**Goal of the exercise**: Copy exactly, and copy only, the lines from the one bearing "(529, 257) = (633, 240): none" through the final line of the records.

Records drawn from a dataset
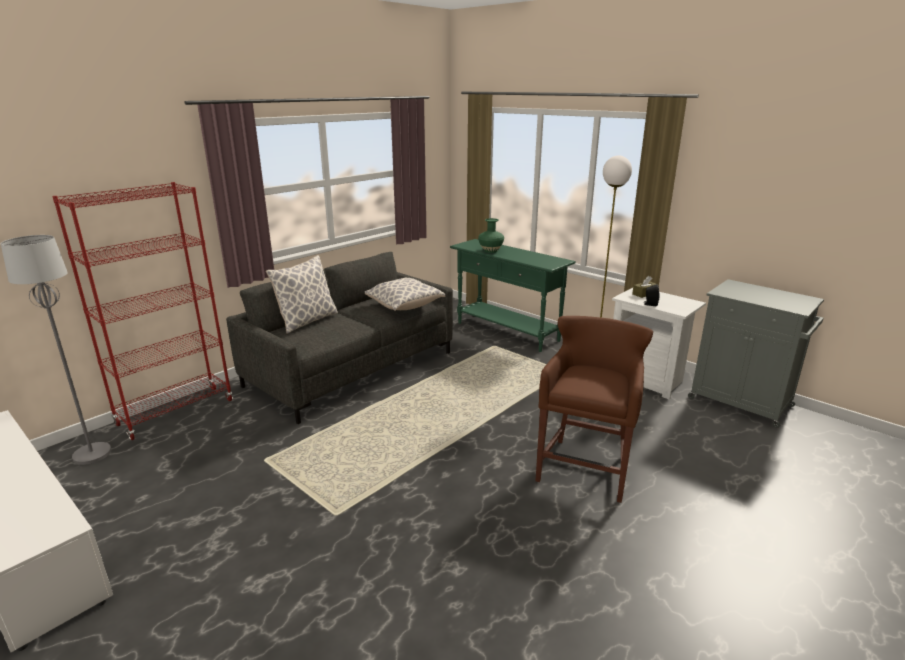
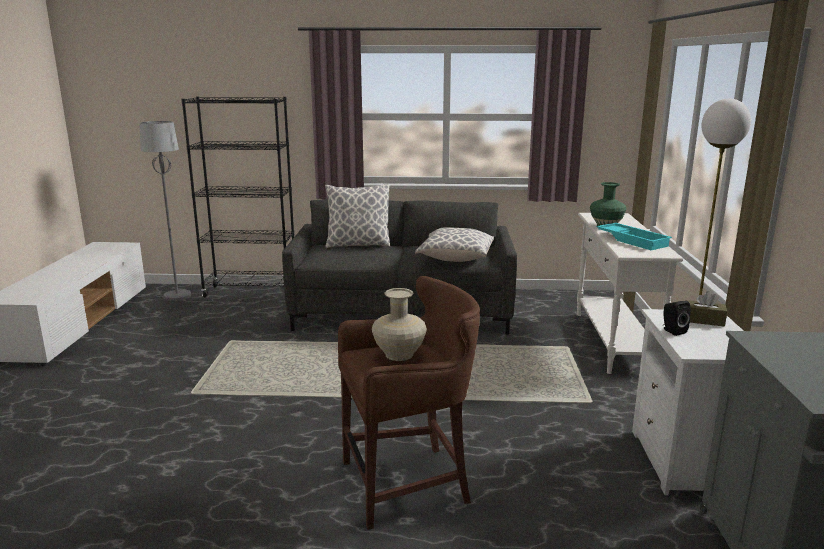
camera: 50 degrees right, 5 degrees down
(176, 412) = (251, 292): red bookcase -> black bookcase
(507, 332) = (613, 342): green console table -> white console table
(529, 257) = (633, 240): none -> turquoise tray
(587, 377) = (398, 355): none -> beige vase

**Written response**:
(529, 257) = (633, 240): none -> turquoise tray
(587, 377) = (398, 355): none -> beige vase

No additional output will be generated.